There still is consistent demand for “basic skills”
material. A Mid-Continent workshop organized by Dwayne McCune with the
University of Kansas Tertiary Oil Recovery Project focused on casing, cementing
and well stimulation.
McCune noted the types of couplings and casing commonly
used and reviewed critical design parameters: burst pressure, collapse pressure,
body yield strength, joint strength, and API design safety factors. When it
comes to the design process
itself, there are many software packages available. More than design, McCune
emphasized field practices for handling/racking,
inspecting/drifting, numbering and running.

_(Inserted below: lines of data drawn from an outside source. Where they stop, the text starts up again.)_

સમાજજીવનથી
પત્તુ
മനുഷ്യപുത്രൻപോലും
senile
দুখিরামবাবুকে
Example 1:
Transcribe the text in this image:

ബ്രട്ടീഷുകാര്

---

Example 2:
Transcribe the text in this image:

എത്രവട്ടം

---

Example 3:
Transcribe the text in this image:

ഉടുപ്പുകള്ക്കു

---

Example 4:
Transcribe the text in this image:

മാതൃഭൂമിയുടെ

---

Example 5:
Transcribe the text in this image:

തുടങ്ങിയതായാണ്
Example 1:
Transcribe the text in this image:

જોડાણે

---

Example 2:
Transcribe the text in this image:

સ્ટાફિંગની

Buddy Petersen and Kevin Brungardt with Allied Cementing
Co. LLC addressed cementing concerns. There are numerous
classes of cement, so an operator must study the tables and choose the class
that fits his application. Factors that influence
mud displacement include mud conditioning, pipe movement, centralization, fluid
velocity, and spacers/flushes. In choosing a
spacer/flush, consider mud properties, mud chemistry, well bore geometry and
conditions, and the cement slurry.
Displacement practices, mud rheology and cement slurry
design should be tailored for deviated wells. Using a sonic log alone to
evaluate a cement job can lead to many unnecessary squeezes. Running both a
cement bond log and pulsed echo tool is recommended. Communication among the
drilling contractor, cementing company and company representative is essential.
McCune also covered formation damage. Drilling damage can
result from solids invasion, fluids, or cement filtrate. To minimize solids
invasion, one should include wide particle sizes in muds, have low spurt loss,
condition the mud, use a high bit weight and low rpm, use acid, water, or oil
soluble additives, and minimize use of barite.

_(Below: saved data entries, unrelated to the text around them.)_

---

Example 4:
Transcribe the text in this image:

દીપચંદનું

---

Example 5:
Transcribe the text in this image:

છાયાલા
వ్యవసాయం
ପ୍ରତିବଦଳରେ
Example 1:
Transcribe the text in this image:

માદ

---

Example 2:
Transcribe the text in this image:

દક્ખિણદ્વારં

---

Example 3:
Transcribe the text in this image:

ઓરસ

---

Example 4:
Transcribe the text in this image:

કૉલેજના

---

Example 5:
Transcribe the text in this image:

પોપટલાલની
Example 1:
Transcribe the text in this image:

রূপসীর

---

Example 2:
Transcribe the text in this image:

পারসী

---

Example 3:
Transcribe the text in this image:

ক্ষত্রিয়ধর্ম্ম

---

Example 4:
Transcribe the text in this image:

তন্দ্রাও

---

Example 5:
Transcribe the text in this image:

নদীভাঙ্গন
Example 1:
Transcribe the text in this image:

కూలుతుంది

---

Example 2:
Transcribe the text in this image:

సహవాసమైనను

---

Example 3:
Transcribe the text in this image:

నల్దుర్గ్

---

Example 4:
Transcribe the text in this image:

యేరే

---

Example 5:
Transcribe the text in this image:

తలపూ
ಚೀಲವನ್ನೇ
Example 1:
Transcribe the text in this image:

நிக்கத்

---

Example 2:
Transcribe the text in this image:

Fluid invasion can cause clay swelling, clay mobilization
and water blocking. It can create emulsions, oil wet the formation, and
precipitate scales. Use low-invasion fluids, minimize drilling time, use low
overbalance, and consider air/foam/gas drilling. Oil-based or inverted muds with
compatible fluid salinities also will minimize the effects of fluid invasion.
Approaches for mud removal include inhibited hydrochloric
acid, surfactants and mud dispersants. Abrasive jet cleaning also can be used.

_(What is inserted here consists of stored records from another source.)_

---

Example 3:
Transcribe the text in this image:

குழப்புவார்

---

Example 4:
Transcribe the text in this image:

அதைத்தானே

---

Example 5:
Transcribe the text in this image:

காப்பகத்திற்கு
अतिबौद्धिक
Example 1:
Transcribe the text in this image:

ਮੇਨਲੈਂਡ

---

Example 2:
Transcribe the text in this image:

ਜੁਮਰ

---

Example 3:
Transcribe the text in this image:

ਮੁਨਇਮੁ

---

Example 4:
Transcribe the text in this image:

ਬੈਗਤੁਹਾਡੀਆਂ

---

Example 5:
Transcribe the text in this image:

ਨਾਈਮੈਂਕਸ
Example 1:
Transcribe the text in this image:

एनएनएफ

Surfactants affect wettability and can break or create emulsions. Anionic and
cationic surfactants have different effects when it comes to breaking emulsions,
forming emulsions, and affecting wettability. Oil-wetting caused by oil-based
mud can be reversed by using strong water-wetting surfactants. Water blocks may
remedy themselves with time, or they can be relieved by using 2-3 percent
surfactant. Clay damage can be addressed by using surfactant with acid, or high
pH fluid can be used to disperse clays.
Daniel Klaus with Basic Energy Services covered acidizing.
Hydrochloric acid strength varies widely with the application (3
percent for fines suspension, 7.5 percent for sandstones, 15 percent for
limestones, 20 percent for dolomites). In sandstones,
hydrofluoric acid often is used in conjunction with hydrochloric acid. To
prevent calcium fluoride precipitation, always pump hydrochloric acid first.
Hydrofluoric acid never should be used in formations with more than 20 percent
limestone or dolomite.
Acetic and formic acids also have their places. Common
acid systems include nonemulsifying acids, mud cleanout acid,
iron-reducing acid, iron-chelating acid, Stimsol acid (acid with aromatic
solvent), surfactant-based gel system (fracturing, fluid
loss control), hydrocarbon-soluble acid system (acetic acid in a hydrocarbon
solvent), and foamed acid (nitrogen or carbon
dioxide). Most acid systems also contain several special-purpose additives.
Slow-rate or matrix acidizing stimulates the pore spaces.
The goal with higher rate/pressure acidizing is to create fractures.
Controlling leak-off is critical for acid fracturing. Leak-off can be controlled
by viscosifying the acid (emulsified or gelled acid),
adding solid particulates, or using alternating stages of acid and water. Rock
properties and fluid loss affect fracture geometry. In
general, fracture height is controlled by pump rate and limiting perforation,
while length is controlled by the volume of fluid
pumped. Fracture width is controlled by fluid viscosity.
Water-based frac fluids include linear gels, cross-linked
gels and slick water. Foamed (nitrogen or carbon dioxide) frac fluids
apply less hydrostatic pressure, allowing wells to flow back faster. Oil-based
frac fluids can be used in water sensitive zones.
It’s widely accepted that adjusting fracture treatments
“on the fly” in response to what the well is telling you improves results.
Doug Walser with Pinnacle Technologies reviewed numerous pressure, rate and
density charts, challenging participants to identify what was happening and
determine the best course of action.

Also serving the basic-skills market, the American
Association of Petroleum Geologists has a number of low cost ($34) “getting
started” digital products available at
http://bookstore.aapg.org. Topics include
coalbed methane, 3-D seismic, carbonate reservoirs, and fluvial stratigraphy.
These are a convenient, affordable resource for all disciplines.